I don’t know. All I know is I don’t want to demonize them, people who‘ve had a choice only between what is bad and what is worse.

I remember an exhausted boy being interviewed somewhere in Mexico a year or so ago. He was not from Mexico, but had been traveling through Mexico on his way to the USA. When he got to the US border, he was going to try to walk across. He knew he could die, but living in the Central American country he was coming from was also a kind of death, and so he was willing to take the chance. The reporter asked him if he knew that if he were caught he would be deported. He knew this, too.

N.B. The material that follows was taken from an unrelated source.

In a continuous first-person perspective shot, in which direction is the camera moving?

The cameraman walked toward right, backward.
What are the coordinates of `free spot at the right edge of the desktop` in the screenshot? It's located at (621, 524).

“You won’t stop it,” he told the reporter, looking wearily behind him at scores of other young men sitting on top of a idled train. “No matter what you do. There are no jobs in our countries. There are jobs in America, and we’ll keep coming.”

“That’s right, they come to take your jobs!” Mr. Trump shouts to his seething crowds.

Now, I’ll be the first to admit I don’t have all the statistics, but as far as I can tell, the illegal immigrants seem to take the jobs we don’t want and work for wages we refuse. They pick our food and build our houses and take care of our elderly and mow our lawns and, and, and. Many a small and medium-size business would fold without these people. I’m not an economist, but I suspect that things would actually not get better if they weren’t here. I suspect they would get worse.

I also don’t think the issue of illegal immigration is the absolute worst problem facing America right now. I think illegal immigrants are getting a bum rap, frankly, getting blamed for painful economic realities they didn’t cause. It is not, for example, the fault of illegal immigrants that so many of our manufacturing jobs have disappeared to low-wage countries overseas. Our own companies did that. It is not the fault of the illegal immigrants that people buy Chinese products in Wal-Mart forcing Mom-and-Pop stores on Main Street to close. We all buy Chinese products because they’re cheaper. It is not the fault of the illegal immigrants that the gap between rich and poor in America has widened to such frightening proportions that people are looking for a scapegoat for the general feeling of dismay that overcomes them when they think of their economic future and that of their children.

But, heedless of these truths, the Republican presidential hopefuls bluster on, dragging the party into negative territory, setting records for meanness and spite. And the sad thing is, they might get away with it, for the Democrats, who’ve finally fielded a female candidate who could really make it to the White House, who almost did last time, now have problems of their own.

Get Fed Ex on the line. Tell them they’ve got a new business opportunity.